Gabe dropped to the ground. When he held his hands up, Danny jumped into them without a moment’s hesitation. The second Gabe set him in the ground, he came running to Dana.
“Me climb tree,” he announced as he threw himself into Dana’s arms.
She grabbed him up and held him tight, relieved to have him safely on the ground. If Gabe thought she was going to leave Danny here just so he could risk his precious little neck by letting him climb every tree in Iron Springs, he had another think coming. She’d take Danny back to New York and fight Lucius herself. If she didn’t win, she could seek refuge in her parents’ apartment in Paris. She could always sell antiques in France. The country was full of them.
“How did things look inside?” Gabe asked.
She didn’t want to talk about the house. She wanted to talk about his callous disregard for Danny’s safety.
“Except for a thick layer of dust, it looks very much the way I remember it.”
“It’s still in no condition for you to occupy.”
“I realize that. I’ll just have to say in your house. You can go to a motel.”
She hadn’t meant to say that. It just popped out of her mouth. From his expression, she guessed it surprised him as much as it did her.
“It’s important for Danny to start getting used to your house. It would be better if he could do it with me close by.”
If you marry Gabe, Danny will always be close by.
She shook her head vigorously, hoping to fling the maddening little voice into the grass where she devoutly hoped it would be nibbled to death by voracious ants.
She managed to get her racing thoughts under control. “I didn’t mean to commandeer your house like that. I was just thinking out loud.”
“No problem,” Gabe said, but he looked as though it were anything but all right. “I can spend the night with Ma.”
“Maybe Danny and I should go to your mother’s house.”
“No. The sooner Danny gets used to his bedroom, the better.”
But he won’t be able to spend many nights in it if you don’t marry Gabe.
Dana began to wonder what part of her mind could take such sadistic enjoyment in torturing her. Nothing like this had ever happened before. Why should it be happening now when she was at her most defenseless?
“We’d better head back to town,” Gabe said.
“Why?”
“Mother’s expecting us for dinner. She’ll worry herself into a fit if we’re a minute late. What did you decide to do about the house?”
“I’m going to keep it.”
“What for? You haven’t used it in fourteen years.”
“I’m going to fix it up for myself. I can stay there when I visit Danny.”
An uncomfortable silence fell. She could practically read his thoughts, but right now she couldn’t take the blame for Lucius getting Danny. She’d had too much to
endure these past weeks. One more thing just might be too much.

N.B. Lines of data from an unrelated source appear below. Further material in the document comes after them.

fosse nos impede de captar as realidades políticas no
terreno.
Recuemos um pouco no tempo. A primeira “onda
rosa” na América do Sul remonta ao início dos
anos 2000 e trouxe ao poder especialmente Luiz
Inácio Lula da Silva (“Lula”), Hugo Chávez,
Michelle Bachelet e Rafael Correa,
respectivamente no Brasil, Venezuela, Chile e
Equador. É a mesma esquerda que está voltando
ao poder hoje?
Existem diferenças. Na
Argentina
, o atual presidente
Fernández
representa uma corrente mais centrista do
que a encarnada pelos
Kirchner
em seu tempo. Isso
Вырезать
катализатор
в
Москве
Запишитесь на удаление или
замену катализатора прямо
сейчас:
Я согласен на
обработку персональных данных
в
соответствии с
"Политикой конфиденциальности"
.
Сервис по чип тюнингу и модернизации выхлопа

“Why did you stay in Iron Springs?” she asked.
Chapter Four
She hadn’t meant to ask that. She resented it when anyone asked her such a personal question.
“Why should I leave?”
She could think of a hundred reasons. “Mattie said you did very well in college, that you had two promising job offers.”

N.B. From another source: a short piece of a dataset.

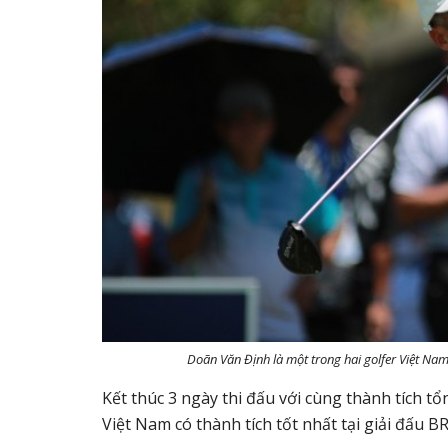
Doãn Văn Định là một trong hai golfer Việt Na
Kết thúc 3 ngày thi đấu với cùng thành tích 
Việt Nam có thành tích tốt nhất tại giải đấu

“I discovered I’d rather work with wood than be an engineer.”
“But you could do that anywhere. Why come back here?”
“Why go anywhere else?”
“Mattie couldn’t wait to get out.”
She hadn’t meant to say that. She didn’t know if he knew how his sister felt about Iron Springs, but she figured learning wouldn’t improve his attitude toward her. A glance at his profile—the rigid jaw and pursed lips—told her she’d judged correctly.
“Being with people I know and trust is important to me.” Gabe stared straight ahead. “I met lots of people in college who considered me their friend, but it wasn’t the same as with people around here.”
“Why not?”
“Because they only knew me for a few years, a semester, even a month. The people here have known me since I was born. They knew my parents before that, their parents before that. It’s like a large family. If anything happens to one of us, it happens to everybody.”
Dana could believe that. Her mother had made a lot of people in Iron Springs angry before she left for college. Years later, when Dana visited her grandmother, they still remembered. She’s a Yankee, poor thing. You can’t expect anything better of her.
“I wanted to stay near my family,” Gabe said. “After Mattie went away, Ma and Pa didn’t have anyone but me. I liked being able to walk to my parents’ house before breakfast, or have them visit me.”